There was this blind guy and his wife. They were going shopping at a super-market. They agreed to stop at the sweet-counter on their way out. When they came to the counter, he paused. Then, on an impulse, he encircled his beloved spouse in his arms and said, softly, “buy me sweets and I’m yours tonight.

The trouble was, it wasn’t his wife! She had forgotten about their arrangement and simply walked on.

Now, the world of the partially blind produces its own particular range of matchless bloopers. We must understand here that people in this condition often pretend that they can see. They “try for sighted”, as it were.

Someone I know who is partially blind and who has to catch aeroplanes quite often, was at Johannesburg International just the other day. No doubt he had worked out his own tricks when it came to getting himself on board. Using a white cane wasn’t one of them.

So, he followed the blur of passengers ahead of him out through the terminal gate and onto the transit bus. The bus stopped. He scrambled off with the rest of his travel mates, cast about vaguely for the boarding-steps and made for them. His fellows had, by now, all disappeared. He mounted quickly. He got to the top and paused and behold…!

No aeroplane!

Another one of these partials, years ago when Deep Throat was banned in S.A., was on a solo trip overseas and thought he’d like to sit in on the movie.

It was, to him, as dark as all hell inside the theatre. He thought it best to grope his way down to the front row and get himself a seat there, which he did, only to find himself sitting on someone else’s lap. He apologised, fumbled about, discovered that the next seat was empty and slipped sheepishly into it

The film ran its course, the titles rolled, the lights came up. Our friend rose, turned and, to his horror, realised that the entire audience consisted of just the two of them!
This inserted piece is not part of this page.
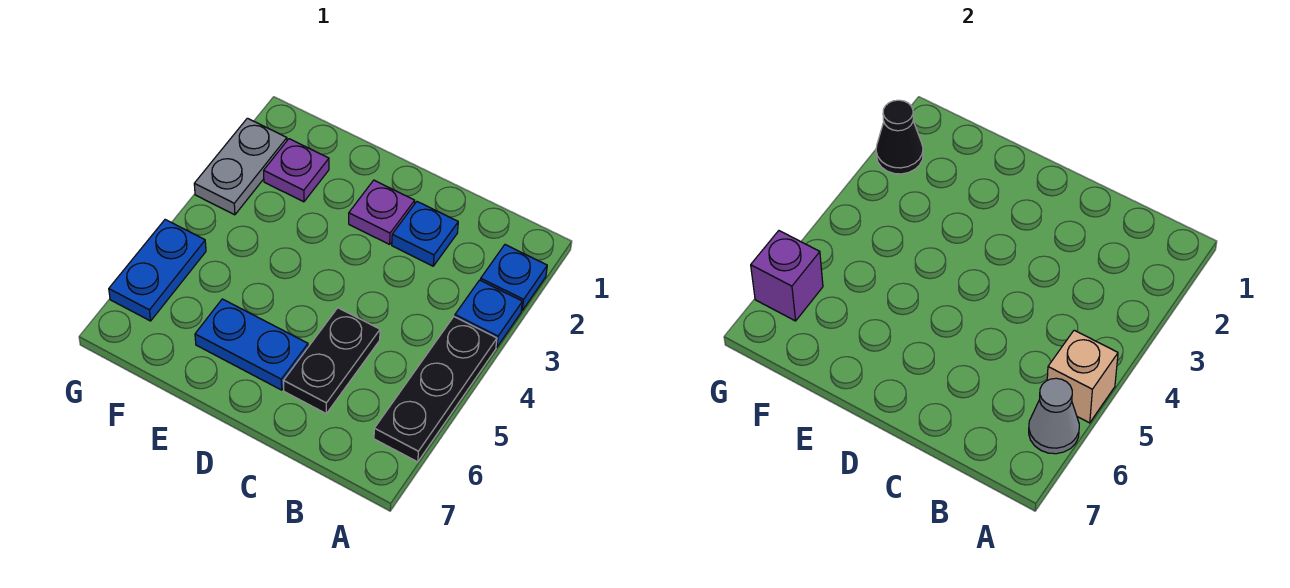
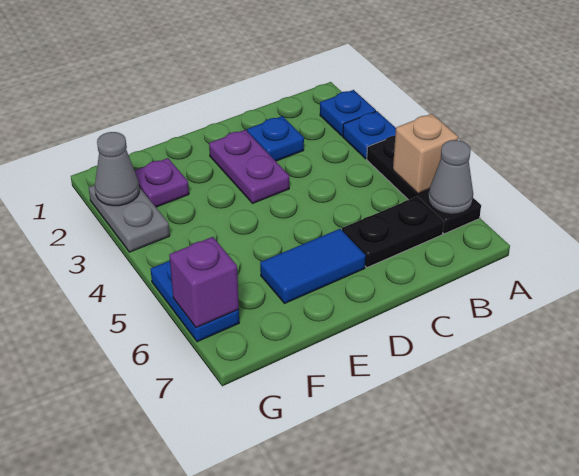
black plate C5:C6 level 1 -> black plate B6:C6 level 1
purple plate D2 level 1 -> purple plate D2:D3 level 1
blue plate D6:E6 level 1 -> blue tile D6:E6 level 1
black cone G2 level 2 -> grey cone G2 level 2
One can ham it up a bit, of course, and concoct a blindy-blooper, just for a laugh. And so it was that a bunch of friends and I were gathered about a dinner table one chilly winter’s night.

The wine and the wit were flowing. Amidst the peals of laughter, I rose and started for the loo. I paused at the glowing heater to warm my hands. Standing thus, I turned to my hosts and said…

“Your dog’s got a bit of a temperature, you know!”

But a faux pas of a gentler kind always comes to mind when I think of these things.

It’s me that’s at Johannesburg Airport this time, I’m blind and I need a wee. So, the lady friend who is seeing me off, guides me to the door marked Gents. You enter, alone.

You are inside a disinfectant-scented chamber now, with lines of gleaming urinals, rows of painted toilet – doors and ranks of mirrored hand-basins.

White cane hesitates. White face casts about for a bearing. Black face over busy mop looks up, sees white cane and with quick concern says…

Kak, or piss?

Dear lavatory cleaner, I wonder if you remember me as well as I do, you.